The jury, in the Wellington High Court, ruled that Little had made comments defamatory of Earl Hagaman in one case, but could not reach a decision on whether he was covered by qualified privilege.
After more than 13 hours of deliberations across two days, the nine men and three women found by a majority verdict that Little had not defamed Lani Hagaman in any of the six statements he made about a Niue hotel deal.
It ruled one of Little's six statements had been defamatory of Earl Hagaman. However, because it could not reach a decision on whether the defence of qualified privilege applied to Little – in essence, whether he had abused his public duty to provide comment as leader of the Opposition – they did not get to the point of deciding on any damages.
The jurors ruled one of Little's statements was not defamatory of Earl Hagaman, and could not reach a majority verdict on the four remaining statements.
The Hagamans were seeking $2.3 million in damages for comments Little made about a $101,000 donation they made to the National Party during the 2014 election, and a contract their Scenic Hotel Group won a month later to manage the Matavai resort in Niue, which receives government funding.

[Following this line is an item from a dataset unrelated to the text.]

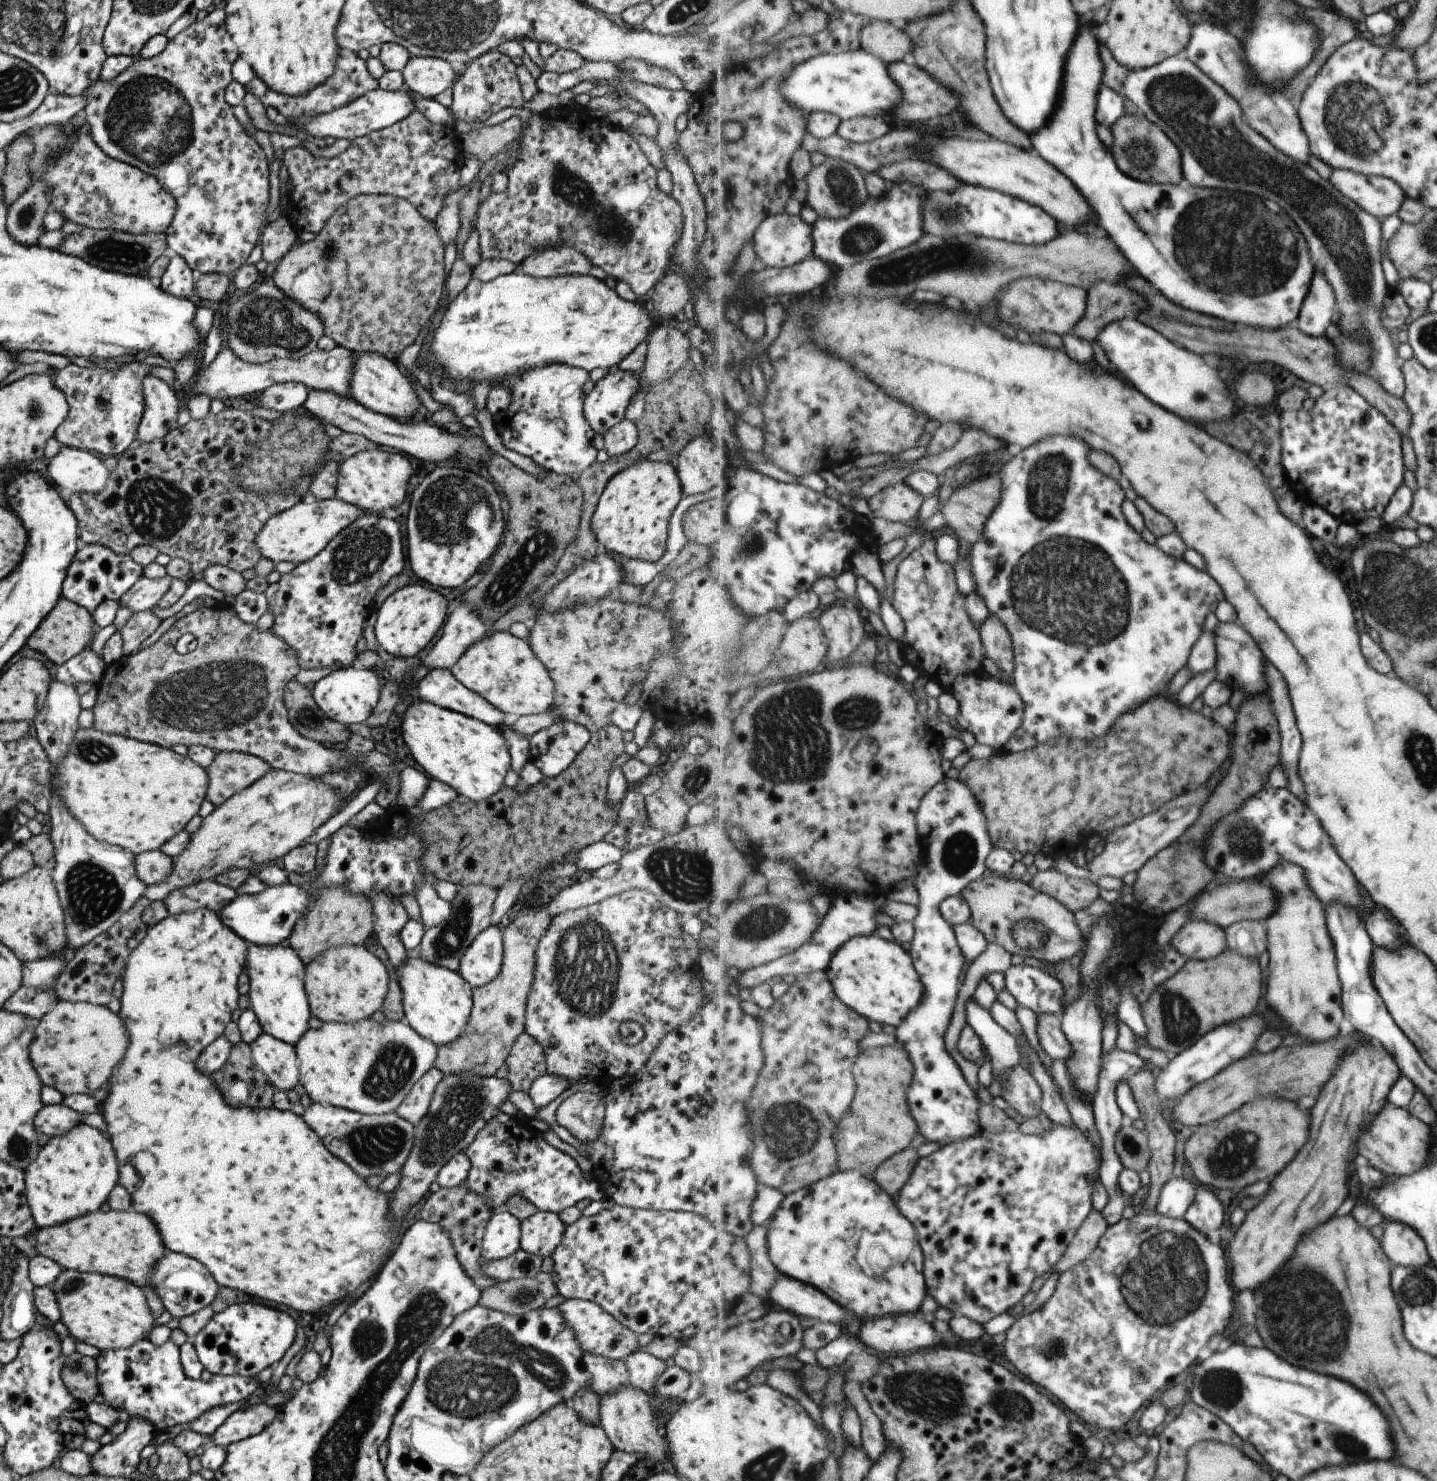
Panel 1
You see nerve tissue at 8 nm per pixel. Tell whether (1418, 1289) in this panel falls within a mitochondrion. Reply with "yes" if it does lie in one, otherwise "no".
yes

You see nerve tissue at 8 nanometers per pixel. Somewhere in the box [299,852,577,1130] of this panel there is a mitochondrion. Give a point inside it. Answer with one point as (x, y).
(395, 1064)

The verdict came after the jury indicated it could not reach a unanimous verdict, and was instructed to reach a majority decision if possible.
After discussions across Friday and Monday, the jury foreperson said the 12 members could not reach agreement on the first question of a four-step process in whether Little defamed Scenic Hotel Group founder Earl Hagaman or his wife Lani.
However, the foreperson said the jury believed it could reach a majority verdict - where at least nine people agree - for some of the allegedly defamatory statements, as is allowed in civil cases.
Justice Karen Clark instructed the jury to carry deliberating on the instances where they could reach a majority verdict until such a point as they were no longer able to agree by a majority.
Delivering her summing up to the jury at the High Court earlier on Friday, Clark said they should not be swayed by any prejudice against, or sympathy for, Little or the Hagamans, and their political views should not be a factor.
It was important that the jury "not get carried away" in terms of any potential damages, while they should avoid "doubling up" with general damages and exemplary damages.